The Soundtrack of My Youth

Sunday, March 26, 2006

The music that moulded my character



I became a demented music freak from the time I got my first guitar at the age of 14. Growing up on a diet of mainly British rock in the '70s in Prai, a small railway town in the northern part of Malaysia, I was pretty much on my own, except for a few friends who seemed to like the same kind of music I was into.

We dug Black Sabbath, Deep Purple, Uriah Heep, Manfred Mann's Earth Band and other pioneering rock bands. And as our tastes evolved, we started getting into Emerson, Lake and Palmer, Yes, Genesis, the Strawbs, Rick Wakeman and some pretty weird shit (the Sparks, Captain Beefheart...).

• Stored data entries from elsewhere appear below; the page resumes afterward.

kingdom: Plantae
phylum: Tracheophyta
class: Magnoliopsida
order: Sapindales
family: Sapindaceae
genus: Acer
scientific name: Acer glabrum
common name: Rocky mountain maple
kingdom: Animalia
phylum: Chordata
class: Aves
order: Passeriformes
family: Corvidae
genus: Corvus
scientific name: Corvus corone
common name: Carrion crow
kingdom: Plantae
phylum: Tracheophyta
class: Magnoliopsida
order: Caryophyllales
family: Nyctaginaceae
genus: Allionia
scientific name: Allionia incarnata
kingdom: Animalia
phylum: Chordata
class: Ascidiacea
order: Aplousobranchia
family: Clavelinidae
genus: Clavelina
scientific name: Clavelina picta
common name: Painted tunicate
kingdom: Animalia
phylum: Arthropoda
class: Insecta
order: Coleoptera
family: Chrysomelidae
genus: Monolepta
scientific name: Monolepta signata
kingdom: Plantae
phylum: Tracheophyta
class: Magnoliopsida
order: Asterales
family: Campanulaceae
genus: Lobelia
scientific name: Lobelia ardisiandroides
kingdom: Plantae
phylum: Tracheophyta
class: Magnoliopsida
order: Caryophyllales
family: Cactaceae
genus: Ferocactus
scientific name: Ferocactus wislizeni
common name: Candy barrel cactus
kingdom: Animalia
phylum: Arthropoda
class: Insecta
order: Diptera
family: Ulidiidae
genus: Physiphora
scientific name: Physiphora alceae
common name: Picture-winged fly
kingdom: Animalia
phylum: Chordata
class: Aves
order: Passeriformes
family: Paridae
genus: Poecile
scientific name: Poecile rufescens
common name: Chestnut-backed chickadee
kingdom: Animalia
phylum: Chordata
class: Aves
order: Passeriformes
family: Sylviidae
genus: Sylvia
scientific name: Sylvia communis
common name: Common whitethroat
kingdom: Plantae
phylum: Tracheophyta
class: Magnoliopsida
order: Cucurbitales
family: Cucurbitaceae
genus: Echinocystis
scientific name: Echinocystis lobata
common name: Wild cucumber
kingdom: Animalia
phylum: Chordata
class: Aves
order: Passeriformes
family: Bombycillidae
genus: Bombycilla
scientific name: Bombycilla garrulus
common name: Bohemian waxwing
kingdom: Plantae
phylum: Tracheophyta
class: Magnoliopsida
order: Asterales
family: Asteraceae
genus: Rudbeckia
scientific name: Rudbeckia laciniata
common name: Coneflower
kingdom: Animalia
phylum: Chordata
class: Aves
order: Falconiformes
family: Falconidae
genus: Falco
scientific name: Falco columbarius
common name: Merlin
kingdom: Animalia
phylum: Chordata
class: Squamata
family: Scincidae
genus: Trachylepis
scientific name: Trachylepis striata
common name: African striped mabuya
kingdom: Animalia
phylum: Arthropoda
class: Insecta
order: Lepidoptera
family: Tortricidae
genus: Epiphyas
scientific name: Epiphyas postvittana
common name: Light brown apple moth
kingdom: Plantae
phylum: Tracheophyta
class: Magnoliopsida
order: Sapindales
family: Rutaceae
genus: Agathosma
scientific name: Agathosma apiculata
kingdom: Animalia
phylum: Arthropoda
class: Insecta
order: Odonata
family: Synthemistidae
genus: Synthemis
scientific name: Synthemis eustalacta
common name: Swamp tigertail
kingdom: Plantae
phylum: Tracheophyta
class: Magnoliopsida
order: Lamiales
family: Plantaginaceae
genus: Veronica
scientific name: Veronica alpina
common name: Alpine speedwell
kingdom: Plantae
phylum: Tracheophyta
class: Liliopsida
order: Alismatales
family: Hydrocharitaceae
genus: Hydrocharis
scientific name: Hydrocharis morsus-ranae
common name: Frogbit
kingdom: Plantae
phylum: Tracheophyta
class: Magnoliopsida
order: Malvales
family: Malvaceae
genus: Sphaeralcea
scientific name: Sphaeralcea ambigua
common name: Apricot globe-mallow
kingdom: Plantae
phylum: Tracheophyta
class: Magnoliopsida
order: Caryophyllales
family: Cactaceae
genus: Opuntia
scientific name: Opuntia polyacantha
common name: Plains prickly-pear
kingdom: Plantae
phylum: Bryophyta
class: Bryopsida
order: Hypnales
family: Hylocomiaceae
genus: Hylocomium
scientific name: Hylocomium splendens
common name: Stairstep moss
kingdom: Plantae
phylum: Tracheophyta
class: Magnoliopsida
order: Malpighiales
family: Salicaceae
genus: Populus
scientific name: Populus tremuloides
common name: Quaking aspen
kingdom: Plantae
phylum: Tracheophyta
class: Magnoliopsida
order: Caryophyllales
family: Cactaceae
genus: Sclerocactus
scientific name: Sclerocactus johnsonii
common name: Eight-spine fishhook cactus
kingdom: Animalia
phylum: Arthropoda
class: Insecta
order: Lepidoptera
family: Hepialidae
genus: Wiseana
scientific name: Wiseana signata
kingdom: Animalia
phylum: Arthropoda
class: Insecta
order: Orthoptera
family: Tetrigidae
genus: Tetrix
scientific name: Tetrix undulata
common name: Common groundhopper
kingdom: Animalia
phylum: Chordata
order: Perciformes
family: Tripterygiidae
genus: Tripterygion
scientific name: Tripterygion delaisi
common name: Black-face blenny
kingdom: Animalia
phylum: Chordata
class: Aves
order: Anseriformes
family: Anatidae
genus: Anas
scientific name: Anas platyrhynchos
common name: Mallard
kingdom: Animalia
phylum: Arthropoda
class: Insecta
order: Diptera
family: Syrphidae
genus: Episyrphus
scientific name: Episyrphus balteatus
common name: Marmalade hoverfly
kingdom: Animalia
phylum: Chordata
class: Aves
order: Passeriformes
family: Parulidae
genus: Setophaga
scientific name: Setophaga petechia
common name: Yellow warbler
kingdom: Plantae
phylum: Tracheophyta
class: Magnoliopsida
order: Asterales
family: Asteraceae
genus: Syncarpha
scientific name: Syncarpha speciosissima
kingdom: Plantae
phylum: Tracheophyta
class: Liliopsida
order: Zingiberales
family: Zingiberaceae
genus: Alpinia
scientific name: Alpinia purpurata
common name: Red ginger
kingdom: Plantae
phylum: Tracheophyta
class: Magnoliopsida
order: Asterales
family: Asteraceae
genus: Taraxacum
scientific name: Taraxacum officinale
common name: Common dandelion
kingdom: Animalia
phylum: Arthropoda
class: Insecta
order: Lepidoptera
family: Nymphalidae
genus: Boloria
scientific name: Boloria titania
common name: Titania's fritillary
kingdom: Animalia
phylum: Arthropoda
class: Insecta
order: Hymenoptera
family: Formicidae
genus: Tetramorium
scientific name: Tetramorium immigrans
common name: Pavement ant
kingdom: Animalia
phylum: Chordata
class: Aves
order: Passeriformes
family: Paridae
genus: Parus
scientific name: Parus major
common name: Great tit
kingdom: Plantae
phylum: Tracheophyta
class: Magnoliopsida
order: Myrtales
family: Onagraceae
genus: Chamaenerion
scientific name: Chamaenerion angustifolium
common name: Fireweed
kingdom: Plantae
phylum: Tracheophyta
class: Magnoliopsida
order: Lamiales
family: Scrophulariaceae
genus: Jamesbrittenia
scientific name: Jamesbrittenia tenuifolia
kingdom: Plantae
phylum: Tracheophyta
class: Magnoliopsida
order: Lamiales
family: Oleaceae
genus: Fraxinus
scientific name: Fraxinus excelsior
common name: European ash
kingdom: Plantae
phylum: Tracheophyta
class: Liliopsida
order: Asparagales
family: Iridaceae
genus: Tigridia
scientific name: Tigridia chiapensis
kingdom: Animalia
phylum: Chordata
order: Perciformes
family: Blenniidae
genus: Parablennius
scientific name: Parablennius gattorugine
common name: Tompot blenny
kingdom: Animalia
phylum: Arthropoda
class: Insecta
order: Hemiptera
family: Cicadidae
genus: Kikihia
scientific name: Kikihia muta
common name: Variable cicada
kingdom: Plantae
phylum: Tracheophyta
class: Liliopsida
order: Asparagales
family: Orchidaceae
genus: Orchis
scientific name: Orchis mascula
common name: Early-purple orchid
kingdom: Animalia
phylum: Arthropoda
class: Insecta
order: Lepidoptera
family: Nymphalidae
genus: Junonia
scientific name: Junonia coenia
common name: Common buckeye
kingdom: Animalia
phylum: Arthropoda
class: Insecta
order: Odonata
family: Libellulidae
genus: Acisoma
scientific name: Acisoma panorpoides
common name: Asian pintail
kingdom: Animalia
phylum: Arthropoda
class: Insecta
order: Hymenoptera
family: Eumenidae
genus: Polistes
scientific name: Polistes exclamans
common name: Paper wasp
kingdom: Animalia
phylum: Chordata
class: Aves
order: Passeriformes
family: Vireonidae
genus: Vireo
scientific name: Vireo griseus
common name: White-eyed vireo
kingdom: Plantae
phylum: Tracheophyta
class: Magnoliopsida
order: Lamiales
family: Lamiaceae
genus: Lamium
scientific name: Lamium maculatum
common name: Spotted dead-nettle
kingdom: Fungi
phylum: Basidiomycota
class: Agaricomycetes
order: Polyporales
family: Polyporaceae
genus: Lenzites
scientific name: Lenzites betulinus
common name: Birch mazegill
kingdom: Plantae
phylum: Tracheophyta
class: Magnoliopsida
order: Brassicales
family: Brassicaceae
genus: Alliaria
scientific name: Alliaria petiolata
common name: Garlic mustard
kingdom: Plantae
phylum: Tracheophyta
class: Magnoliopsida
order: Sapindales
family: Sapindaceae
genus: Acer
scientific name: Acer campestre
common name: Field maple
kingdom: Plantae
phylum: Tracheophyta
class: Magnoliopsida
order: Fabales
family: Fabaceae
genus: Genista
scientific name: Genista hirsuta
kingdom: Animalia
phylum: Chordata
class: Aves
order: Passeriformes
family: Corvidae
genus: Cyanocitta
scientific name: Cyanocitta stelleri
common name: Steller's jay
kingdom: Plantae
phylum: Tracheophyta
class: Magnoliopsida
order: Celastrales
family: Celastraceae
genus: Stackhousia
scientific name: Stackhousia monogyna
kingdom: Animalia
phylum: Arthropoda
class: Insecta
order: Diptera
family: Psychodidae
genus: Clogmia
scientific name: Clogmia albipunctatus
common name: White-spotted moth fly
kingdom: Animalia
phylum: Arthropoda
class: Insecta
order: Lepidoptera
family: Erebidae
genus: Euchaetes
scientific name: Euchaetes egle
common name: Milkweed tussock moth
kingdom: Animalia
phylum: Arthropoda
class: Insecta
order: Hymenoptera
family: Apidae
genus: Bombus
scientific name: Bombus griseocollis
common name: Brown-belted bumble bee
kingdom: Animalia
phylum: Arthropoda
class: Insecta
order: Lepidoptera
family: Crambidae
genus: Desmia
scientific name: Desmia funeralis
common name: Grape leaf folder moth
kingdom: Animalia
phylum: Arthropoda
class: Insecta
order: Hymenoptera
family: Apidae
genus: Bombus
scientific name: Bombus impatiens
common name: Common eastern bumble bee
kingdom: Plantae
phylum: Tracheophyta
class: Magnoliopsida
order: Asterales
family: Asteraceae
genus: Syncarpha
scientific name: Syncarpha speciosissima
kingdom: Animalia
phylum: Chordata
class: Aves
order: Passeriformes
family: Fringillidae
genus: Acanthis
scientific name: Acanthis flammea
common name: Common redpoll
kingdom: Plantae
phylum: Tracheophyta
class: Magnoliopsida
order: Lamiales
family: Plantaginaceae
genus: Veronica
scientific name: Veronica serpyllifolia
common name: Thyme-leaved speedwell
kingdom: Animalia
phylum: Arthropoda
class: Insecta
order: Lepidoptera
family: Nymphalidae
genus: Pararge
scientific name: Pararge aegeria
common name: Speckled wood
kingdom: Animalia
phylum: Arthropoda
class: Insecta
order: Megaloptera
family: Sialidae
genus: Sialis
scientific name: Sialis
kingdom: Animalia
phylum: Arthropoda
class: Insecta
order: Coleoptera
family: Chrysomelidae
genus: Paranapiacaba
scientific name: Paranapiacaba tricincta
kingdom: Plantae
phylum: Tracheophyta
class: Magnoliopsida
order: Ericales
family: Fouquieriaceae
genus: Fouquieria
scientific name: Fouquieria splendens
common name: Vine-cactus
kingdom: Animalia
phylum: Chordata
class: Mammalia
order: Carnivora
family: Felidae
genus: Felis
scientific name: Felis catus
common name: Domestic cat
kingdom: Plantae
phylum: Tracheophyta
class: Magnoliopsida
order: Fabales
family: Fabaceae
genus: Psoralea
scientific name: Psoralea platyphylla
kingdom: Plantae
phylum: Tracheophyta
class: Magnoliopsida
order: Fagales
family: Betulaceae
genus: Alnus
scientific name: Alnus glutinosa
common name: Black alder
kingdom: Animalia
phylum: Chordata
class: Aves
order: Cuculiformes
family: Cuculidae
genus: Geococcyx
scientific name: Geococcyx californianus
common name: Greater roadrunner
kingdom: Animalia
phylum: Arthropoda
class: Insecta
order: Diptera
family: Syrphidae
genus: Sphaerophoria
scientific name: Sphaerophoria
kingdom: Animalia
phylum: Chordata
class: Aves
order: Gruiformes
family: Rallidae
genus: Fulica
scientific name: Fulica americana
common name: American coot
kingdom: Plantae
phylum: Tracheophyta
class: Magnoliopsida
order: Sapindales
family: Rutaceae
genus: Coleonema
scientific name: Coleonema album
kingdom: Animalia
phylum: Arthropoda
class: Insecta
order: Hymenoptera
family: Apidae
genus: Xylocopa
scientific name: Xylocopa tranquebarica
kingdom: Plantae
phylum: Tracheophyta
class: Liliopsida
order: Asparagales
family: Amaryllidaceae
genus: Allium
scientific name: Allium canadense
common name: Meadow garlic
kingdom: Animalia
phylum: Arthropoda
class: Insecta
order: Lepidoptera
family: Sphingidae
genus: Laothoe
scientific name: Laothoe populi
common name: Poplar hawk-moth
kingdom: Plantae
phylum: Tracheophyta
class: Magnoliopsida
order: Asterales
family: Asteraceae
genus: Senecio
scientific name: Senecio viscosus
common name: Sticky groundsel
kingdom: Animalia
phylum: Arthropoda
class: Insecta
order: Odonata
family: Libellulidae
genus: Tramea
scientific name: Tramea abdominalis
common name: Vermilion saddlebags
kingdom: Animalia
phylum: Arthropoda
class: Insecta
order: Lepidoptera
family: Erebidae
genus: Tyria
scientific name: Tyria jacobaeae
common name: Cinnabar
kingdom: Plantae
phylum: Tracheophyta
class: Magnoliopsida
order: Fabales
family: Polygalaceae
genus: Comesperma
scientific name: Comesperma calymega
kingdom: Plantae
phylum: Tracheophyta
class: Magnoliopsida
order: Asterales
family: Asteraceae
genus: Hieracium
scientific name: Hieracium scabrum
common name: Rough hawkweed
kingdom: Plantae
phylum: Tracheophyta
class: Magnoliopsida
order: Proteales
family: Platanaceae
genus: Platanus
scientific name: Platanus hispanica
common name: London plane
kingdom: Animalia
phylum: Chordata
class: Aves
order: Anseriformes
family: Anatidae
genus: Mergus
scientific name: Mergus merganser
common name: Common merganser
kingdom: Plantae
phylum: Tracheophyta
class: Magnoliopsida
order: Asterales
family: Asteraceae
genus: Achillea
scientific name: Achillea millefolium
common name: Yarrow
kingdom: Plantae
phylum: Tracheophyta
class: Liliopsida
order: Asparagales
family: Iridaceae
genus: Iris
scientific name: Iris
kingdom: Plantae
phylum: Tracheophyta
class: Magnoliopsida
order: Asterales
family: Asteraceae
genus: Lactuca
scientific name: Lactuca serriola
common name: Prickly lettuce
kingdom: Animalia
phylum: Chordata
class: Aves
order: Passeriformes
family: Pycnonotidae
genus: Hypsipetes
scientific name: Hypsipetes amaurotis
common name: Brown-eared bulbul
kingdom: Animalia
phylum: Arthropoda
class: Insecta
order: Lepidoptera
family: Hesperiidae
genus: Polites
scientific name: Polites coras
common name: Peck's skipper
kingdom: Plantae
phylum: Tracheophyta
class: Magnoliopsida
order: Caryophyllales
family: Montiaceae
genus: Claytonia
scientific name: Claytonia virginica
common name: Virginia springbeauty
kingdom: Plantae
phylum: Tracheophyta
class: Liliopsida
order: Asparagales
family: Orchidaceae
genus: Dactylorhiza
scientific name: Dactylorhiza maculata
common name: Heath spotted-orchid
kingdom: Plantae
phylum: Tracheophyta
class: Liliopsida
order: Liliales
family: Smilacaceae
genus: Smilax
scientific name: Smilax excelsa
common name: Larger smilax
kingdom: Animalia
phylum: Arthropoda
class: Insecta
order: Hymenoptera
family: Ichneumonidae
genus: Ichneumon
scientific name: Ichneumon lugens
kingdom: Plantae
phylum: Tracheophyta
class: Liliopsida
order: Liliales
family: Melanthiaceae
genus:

One of the first LPs I bought to play on my spanking-new JVC quadraphonic system was ELP's 'Brain Salad Surgery'. It a constant source of excitement for many years. Another LP that never failed to give excitations was the Strawbs's 'Hero and Heroine'. I also got quite a sustained kick out of Rory Gallagher's 'Sinner... and Saint', Rick Wakeman's 'The Six Wives of Henry VIII' and Led Zeppelin's third album (all bought with wages from a factory job during school vacation) .

OK, OK... I don't want to turn this into a nap-inducing longueur so I'll just end here by saying that the whole point of this blog is to turn you onto the albums that provided me respite from the misery of life in a small town.